WHAT IS BEING ASKED
For the word "folder", state the number of lines in the data that contain it, and nothing else.
________________
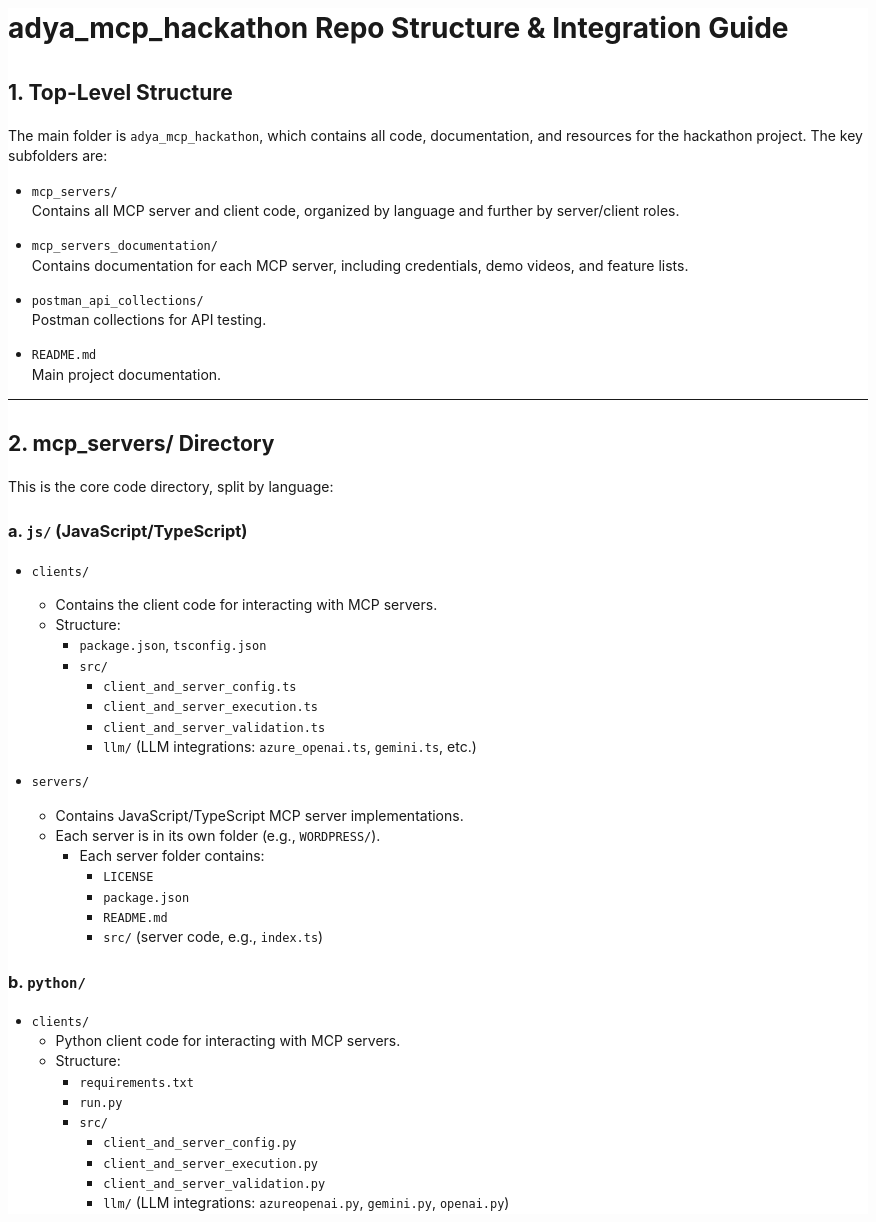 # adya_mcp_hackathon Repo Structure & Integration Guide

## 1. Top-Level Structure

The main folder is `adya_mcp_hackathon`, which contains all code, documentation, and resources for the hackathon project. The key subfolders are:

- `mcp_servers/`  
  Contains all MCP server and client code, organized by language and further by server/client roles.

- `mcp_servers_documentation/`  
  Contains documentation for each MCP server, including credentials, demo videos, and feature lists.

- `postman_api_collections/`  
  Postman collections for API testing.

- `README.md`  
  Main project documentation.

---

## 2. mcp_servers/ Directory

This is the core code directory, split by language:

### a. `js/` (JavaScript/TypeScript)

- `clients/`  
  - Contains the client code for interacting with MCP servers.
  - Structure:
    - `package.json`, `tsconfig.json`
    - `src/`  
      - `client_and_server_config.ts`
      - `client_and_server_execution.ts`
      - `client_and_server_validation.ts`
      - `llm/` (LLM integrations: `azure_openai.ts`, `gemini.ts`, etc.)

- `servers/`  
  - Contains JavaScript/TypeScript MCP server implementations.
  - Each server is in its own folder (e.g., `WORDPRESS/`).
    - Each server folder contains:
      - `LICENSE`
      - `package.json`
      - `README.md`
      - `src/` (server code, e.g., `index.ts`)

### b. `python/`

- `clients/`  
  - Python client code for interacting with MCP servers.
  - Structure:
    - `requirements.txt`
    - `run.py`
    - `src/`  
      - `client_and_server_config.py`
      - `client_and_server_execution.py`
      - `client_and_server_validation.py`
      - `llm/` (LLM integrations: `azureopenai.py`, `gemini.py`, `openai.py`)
________________
WRITTEN RESPONSE
3